Here is a good analysis on the Church’s position on nuclear weapons from Pope Pius XII through Francis (yes, the article is from the SSPX, who are in an irregular canonical situation and working with the Church to resolve, but it is a good, brief explanation nonetheless that defends Francis on this point).

https://sspx.org/en/news-events/news/pope-says-“no”-atomic-weapons-29450

If you don’t want to click the link, basically, Pius XII was first completely for disarmament as nuclear weapons were always disproportional in a just war analysis, and therefore we would have to choose to suffer injustice rather than use them. Through the papacy of St. John Paul II, the Church accepted possessing them for bilateral deterrence as an intermediate step to disarmament–this toleration was mostly due to the need to maintain the political stability between the two superpowers with the world in a state of bi-polarization. With the breakdown of that situation, Benedict XVI and Francis returned to the earlier position of Pius XII.

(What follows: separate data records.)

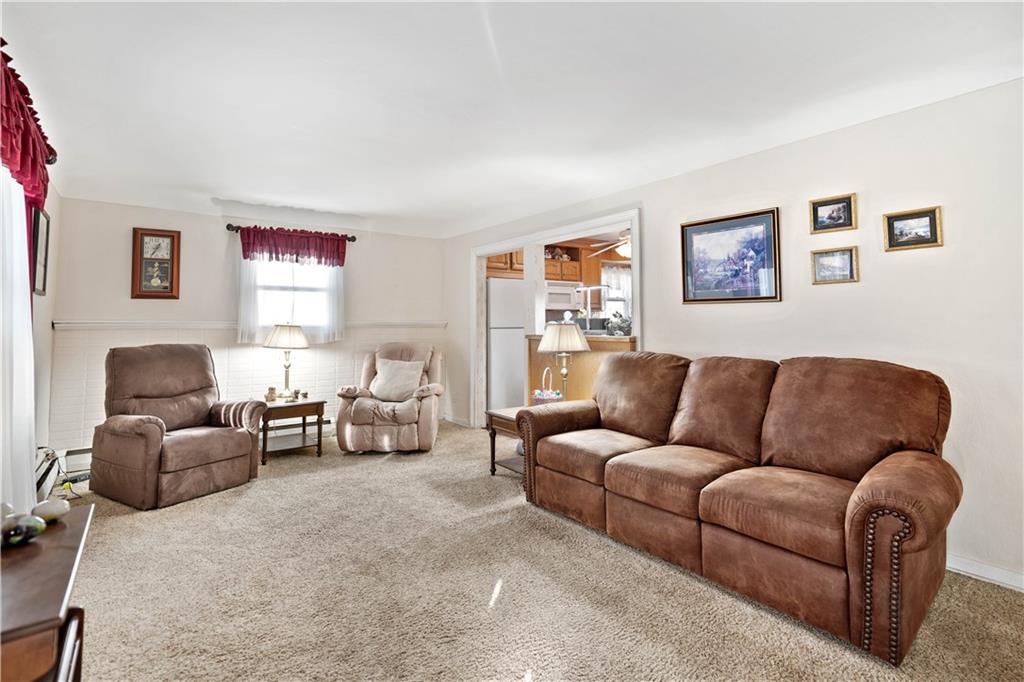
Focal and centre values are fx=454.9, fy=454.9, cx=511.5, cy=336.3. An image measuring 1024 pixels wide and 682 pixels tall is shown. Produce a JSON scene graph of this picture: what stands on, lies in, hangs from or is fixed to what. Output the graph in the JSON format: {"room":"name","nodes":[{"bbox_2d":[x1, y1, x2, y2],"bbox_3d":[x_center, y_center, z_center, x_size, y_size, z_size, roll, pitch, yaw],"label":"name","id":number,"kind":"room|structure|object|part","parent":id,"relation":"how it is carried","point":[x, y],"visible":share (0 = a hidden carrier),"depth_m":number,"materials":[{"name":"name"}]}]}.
{"room":"living room","nodes":[
{"label":"living room","id":0,"kind":"room"},
{"bbox_2d":[0,53,62,513],"bbox_3d":[-2.048,-0.082,1.478,0.148,2.404,5.123,1,-1,-37],"label":"left wall","id":1,"kind":"structure","parent":0,"point":[45,327],"depth_m":3.15,"materials":[{"name":"paint"}]},
{"bbox_2d":[30,205,50,296],"bbox_3d":[-3.141,-0.560,3.023,0.028,0.576,0.427,1,-1,-37],"label":"picture frame","id":2,"kind":"object","parent":1,"relation":"attached to","point":[47,225],"visible":0.77,"depth_m":3.03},
{"bbox_2d":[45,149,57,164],"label":"curtain rod","id":3,"kind":"object","parent":1,"relation":"attached to","point":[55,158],"visible":0.28,"depth_m":2.68,"materials":[{"name":"metal"}]},
{"bbox_2d":[0,164,36,518],"bbox_3d":[-2.298,-0.003,2.018,0.068,2.085,1.598,1,-1,-37],"label":"sheer curtain","id":4,"kind":"object","parent":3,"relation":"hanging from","point":[29,333],"visible":0.85,"depth_m":2.21,"materials":[{"name":"white fabric"}]},
{"bbox_2d":[0,44,53,209],"bbox_3d":[-2.278,-0.548,2.034,0.155,1.264,1.650,1,-1,-37],"label":"red valance","id":5,"kind":"object","parent":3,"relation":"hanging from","point":[21,170],"visible":0.92,"depth_m":2.14,"materials":[{"name":"red fabric"}]},
{"bbox_2d":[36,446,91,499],"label":"baseboard heater","id":6,"kind":"object","parent":1,"relation":"attached to","point":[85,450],"visible":0.51,"depth_m":3.18,"materials":[{"name":"white metal"}]},
{"bbox_2d":[47,197,450,454],"bbox_3d":[-2.406,-0.021,5.061,3.794,2.417,0.138,1,-1,-37],"label":"back wall","id":7,"kind":"structure","parent":0,"point":[89,311],"depth_m":4.52,"materials":[{"name":"paint"}]},
{"bbox_2d":[131,227,180,298],"bbox_3d":[-3.307,-0.678,4.239,0.341,0.660,0.046,1,-1,-37],"label":"wall clock","id":8,"kind":"object","parent":7,"relation":"attached to","point":[159,235],"visible":1,"depth_m":4.23,"materials":[{"name":"brown wood"}]},
{"bbox_2d":[48,320,443,330],"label":"chair rail","id":9,"kind":"object","parent":7,"relation":"attached to","point":[85,325],"visible":0.73,"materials":[{"name":"white paint"}]},
{"bbox_2d":[224,222,356,241],"bbox_3d":[-2.362,-1.115,4.970,1.264,0.073,0.123,1,-1,-37],"label":"curtain rod","id":10,"kind":"object","parent":7,"relation":"attached to","point":[229,227],"visible":0.63,"depth_m":4.79,"materials":[{"name":"brown metal"}]},
{"bbox_2d":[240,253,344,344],"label":"sheer curtain","id":11,"kind":"object","parent":10,"relation":"hanging from","point":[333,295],"visible":0.56,"depth_m":4.85,"materials":[{"name":"white fabric"}]},
{"bbox_2d":[238,225,349,266],"bbox_3d":[-2.306,-0.949,4.893,1.064,0.384,0.117,1,-1,-37],"label":"valance","id":12,"kind":"object","parent":10,"relation":"hanging from","point":[333,255],"visible":0.94,"depth_m":4.86,"materials":[{"name":"red fabric"}]},
{"bbox_2d":[245,257,337,335],"bbox_3d":[-2.404,-0.509,5.006,0.992,1.064,0.163,1,-1,-37],"label":"window","id":13,"kind":"structure","parent":7,"relation":"in","point":[305,289],"depth_m":5.00,"materials":[{"name":"white glass"}]},
{"bbox_2d":[486,249,524,277],"bbox_3d":[-0.141,-1.039,6.048,0.757,0.509,0.399,1,-1,-37],"label":"kitchen cabinet","id":14,"kind":"object","parent":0,"point":[493,261],"visible":0.36,"depth_m":5.89,"materials":[{"name":"brown wood"}]},
{"bbox_2d":[486,277,524,411],"bbox_3d":[-0.158,0.229,5.831,0.703,1.786,0.765,1,-1,-37],"label":"refrigerator","id":15,"kind":"object","parent":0,"point":[493,364],"visible":0.53,"depth_m":5.47,"materials":[{"name":"white metal"}]},
{"bbox_2d":[0,0,1023,238],"bbox_3d":[-0.265,-1.254,2.682,4.295,0.110,6.884,1,-1,-37],"label":"ceiling","id":16,"kind":"structure","parent":0,"point":[217,181],"depth_m":2.24,"materials":[{"name":"white paint"}]},
{"bbox_2d":[52,422,1023,681],"bbox_3d":[-0.274,1.204,2.474,4.414,0.101,6.443,1,-1,-37],"label":"carpet floor","id":17,"kind":"structure","parent":0,"point":[387,464],"depth_m":2.02,"materials":[{"name":"beige carpet"}]},
{"bbox_2d":[0,503,94,681],"bbox_3d":[-1.304,0.869,1.080,0.449,0.592,0.804,1,-1,-37],"label":"wooden cabinet","id":18,"kind":"object","parent":17,"relation":"on","point":[39,545],"visible":0.9,"depth_m":1.06,"materials":[{"name":"brown wood"}]},
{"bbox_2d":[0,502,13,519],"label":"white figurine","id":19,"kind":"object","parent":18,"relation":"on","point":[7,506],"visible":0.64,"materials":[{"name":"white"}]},
{"bbox_2d":[1,513,45,546],"bbox_3d":[-1.367,0.538,1.263,0.105,0.076,0.106,0,-1,1],"label":"glass ornament","id":20,"kind":"object","parent":18,"relation":"on","point":[29,529],"visible":1,"depth_m":1.24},
{"bbox_2d":[32,498,69,523],"bbox_3d":[-1.433,0.541,1.414,0.092,0.066,0.087,1,-1,-37],"label":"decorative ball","id":21,"kind":"object","parent":18,"relation":"on","point":[47,510],"visible":0.98,"depth_m":1.39,"materials":[{"name":"white"}]},
{"bbox_2d":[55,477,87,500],"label":"cable","id":22,"kind":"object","parent":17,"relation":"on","point":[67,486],"visible":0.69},
{"bbox_2d":[89,343,265,508],"bbox_3d":[-2.574,0.606,3.492,0.976,1.077,0.904,-1,-1,28],"label":"recliner","id":23,"kind":"object","parent":17,"relation":"on","point":[235,442],"visible":0.99,"depth_m":3.34,"materials":[{"name":"brown fabric"}]},
{"bbox_2d":[259,397,326,463],"bbox_3d":[-2.194,0.899,4.442,0.622,0.525,0.612,1,-1,-37],"label":"end table","id":24,"kind":"object","parent":17,"relation":"on","point":[305,404],"visible":0.75,"depth_m":4.33,"materials":[{"name":"brown wood"}]},
{"bbox_2d":[264,386,276,401],"bbox_3d":[-2.311,0.555,4.359,0.095,0.129,0.093,1,-1,-37],"label":"figurine","id":25,"kind":"object","parent":24,"relation":"on","point":[271,388],"visible":0.99,"depth_m":4.33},
{"bbox_2d":[262,322,310,400],"bbox_3d":[-2.238,0.240,4.535,0.425,0.768,0.425,1,-1,-37],"label":"table lamp","id":26,"kind":"object","parent":24,"relation":"on","point":[301,339],"visible":1,"depth_m":4.44,"materials":[{"name":"metal"}]},
{"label":"lamp shade","id":27,"kind":"part","parent":26,"relation":"part of","materials":[{"name":"fabric"}]},
{"bbox_2d":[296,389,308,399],"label":"figurine","id":28,"kind":"object","parent":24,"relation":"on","point":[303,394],"visible":0.99,"depth_m":4.44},
{"bbox_2d":[334,342,443,454],"bbox_3d":[-1.230,0.616,4.767,0.967,1.050,1.040,0,-1,-2],"label":"recliner","id":29,"kind":"object","parent":17,"relation":"on","point":[423,420],"visible":0.9,"depth_m":4.39,"materials":[{"name":"beige fabric"}]},
{"bbox_2d":[370,357,425,401],"bbox_3d":[-1.200,0.453,4.761,0.569,0.411,0.258,0,-1,1],"label":"throw pillow","id":30,"kind":"object","parent":29,"relation":"on","point":[377,384],"visible":0.95,"depth_m":4.70,"materials":[{"name":"fabric"}]},
{"bbox_2d":[485,407,525,476],"bbox_3d":[0.196,0.899,3.784,0.637,0.526,0.609,1,-1,-37],"label":"end table","id":31,"kind":"object","parent":17,"relation":"on","point":[497,416],"visible":0.34,"depth_m":3.76,"materials":[{"name":"brown wood"}]},
{"bbox_2d":[532,367,562,404],"bbox_3d":[0.310,0.458,3.936,0.217,0.362,0.211,1,-1,-37],"label":"basket","id":32,"kind":"object","parent":31,"relation":"on","point":[542,396],"visible":0.81,"depth_m":3.88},
{"bbox_2d":[537,321,589,401],"bbox_3d":[0.429,0.262,3.837,0.419,0.750,0.419,1,-1,-37],"label":"table lamp","id":33,"kind":"object","parent":31,"relation":"on","point":[546,341],"visible":0.88,"depth_m":3.73,"materials":[{"name":"metal"}]},
{"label":"lamp shade","id":34,"kind":"part","parent":33,"relation":"part of","materials":[{"name":"fabric"}]},
{"bbox_2d":[525,332,636,403],"bbox_3d":[0.772,0.559,4.382,0.527,1.107,1.608,1,-1,-37],"label":"kitchen counter","id":35,"kind":"object","parent":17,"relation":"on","point":[584,358],"visible":0.27,"depth_m":4.34,"materials":[{"name":"brown wood"}]},
{"bbox_2d":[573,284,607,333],"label":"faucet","id":36,"kind":"object","parent":35,"relation":"on","point":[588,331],"visible":0.79,"depth_m":4.58,"materials":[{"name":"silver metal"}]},
{"bbox_2d":[605,311,631,336],"bbox_3d":[0.987,-0.113,4.156,0.234,0.226,0.263,1,-1,-37],"label":"potted plant","id":37,"kind":"object","parent":35,"relation":"on","point":[622,323],"visible":0.84,"depth_m":4.11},
{"bbox_2d":[514,349,961,663],"bbox_3d":[1.065,0.654,2.625,0.950,1.028,2.194,1,-1,-37],"label":"sofa","id":38,"kind":"object","parent":17,"relation":"on","point":[858,498],"visible":0.99,"depth_m":2.12,"materials":[{"name":"brown leather"}]},
{"bbox_2d":[545,244,581,281],"bbox_3d":[0.597,-0.996,6.320,0.694,0.489,0.372,1,-1,-37],"label":"kitchen cabinet","id":39,"kind":"object","parent":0,"point":[550,261],"visible":0.56,"depth_m":6.24,"materials":[{"name":"brown wood"}]},
{"bbox_2d":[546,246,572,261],"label":"shelf figurines","id":40,"kind":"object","parent":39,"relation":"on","point":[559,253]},
{"bbox_2d":[544,280,580,310],"bbox_3d":[0.579,-0.531,6.052,0.705,0.370,0.445,1,-1,-37],"label":"microwave","id":41,"kind":"object","parent":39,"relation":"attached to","point":[574,291],"visible":0.69,"depth_m":5.88,"materials":[{"name":"white metal"}]},
{"bbox_2d":[588,230,630,259],"bbox_3d":[1.421,-1.090,5.167,1.026,0.393,1.033,1,-1,-37],"label":"ceiling fan","id":42,"kind":"object","parent":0,"point":[626,249],"visible":0.44,"depth_m":5.13,"materials":[{"name":"white"}]},
{"bbox_2d":[602,262,632,317],"bbox_3d":[1.621,-0.592,6.592,0.811,0.887,0.073,1,-1,-37],"label":"kitchen curtain","id":43,"kind":"object","parent":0,"point":[624,277],"visible":0.28,"depth_m":6.55,"materials":[{"name":"white fabric"}]},
{"bbox_2d":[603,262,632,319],"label":"kitchen window","id":44,"kind":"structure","parent":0,"point":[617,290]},
{"bbox_2d":[445,76,1023,593],"bbox_3d":[1.274,-0.009,3.602,0.130,2.426,6.994,1,-1,-37],"label":"right wall","id":45,"kind":"structure","parent":0,"point":[944,247],"depth_m":2.43,"materials":[{"name":"white paint"}]},
{"bbox_2d":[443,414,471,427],"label":"baseboard","id":46,"kind":"structure","parent":45,"relation":"attached to","point":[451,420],"depth_m":5.86,"materials":[{"name":"white paint"}]},
{"bbox_2d":[471,207,640,431],"bbox_3d":[0.320,0.042,4.753,0.276,2.196,2.405,1,-1,-37],"label":"door frame","id":47,"kind":"structure","parent":45,"relation":"in","point":[596,229],"depth_m":4.90,"materials":[{"name":"white paint"}]},
{"bbox_2d":[680,207,780,303],"bbox_3d":[1.475,-0.530,3.127,0.028,0.594,0.644,1,-1,-37],"label":"framed picture","id":48,"kind":"object","parent":45,"relation":"attached to","point":[686,231],"visible":0.99,"depth_m":3.09},
{"bbox_2d":[809,193,857,233],"bbox_3d":[1.889,-0.717,2.679,0.032,0.201,0.234,1,-1,-37],"label":"framed picture","id":49,"kind":"object","parent":45,"relation":"attached to","point":[816,213],"visible":0.98,"depth_m":2.68},
{"bbox_2d":[810,246,859,284],"bbox_3d":[1.894,-0.413,2.670,0.036,0.199,0.230,1,-1,-37],"label":"framed picture","id":50,"kind":"object","parent":45,"relation":"attached to","point":[850,257],"visible":0.98,"depth_m":2.66,"materials":[{"name":"gold wood"}]},
{"bbox_2d":[883,205,943,251],"bbox_3d":[2.087,-0.558,2.370,0.028,0.198,0.238,1,-1,-37],"label":"framed picture","id":51,"kind":"object","parent":45,"relation":"attached to","point":[930,227],"visible":0.99,"depth_m":2.37},
{"bbox_2d":[947,553,1023,591],"bbox_3d":[2.204,1.132,2.261,0.015,0.086,3.463,1,-1,-37],"label":"baseboard","id":52,"kind":"structure","parent":45,"relation":"attached to","point":[998,573],"depth_m":2.18,"materials":[{"name":"white paint"}]}
]}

Since it is a factual analysis, I think a politician could disagree in good faith and consider that we are still in that intermediate step where ownership can be tolerated for deterrence–but he should be trying work for disarmament.
I’m all for mutual disarmament and drawing down one’s arsenal, but it’s a hard fact of life that you always have to keep your enemy guessing, never let him know what you’re really thinking, never let him know what you “would do” and what you “would not do”, and keep him off balance at all times, lull him into complacency if that strategy works, or make him fear you if that strategy works.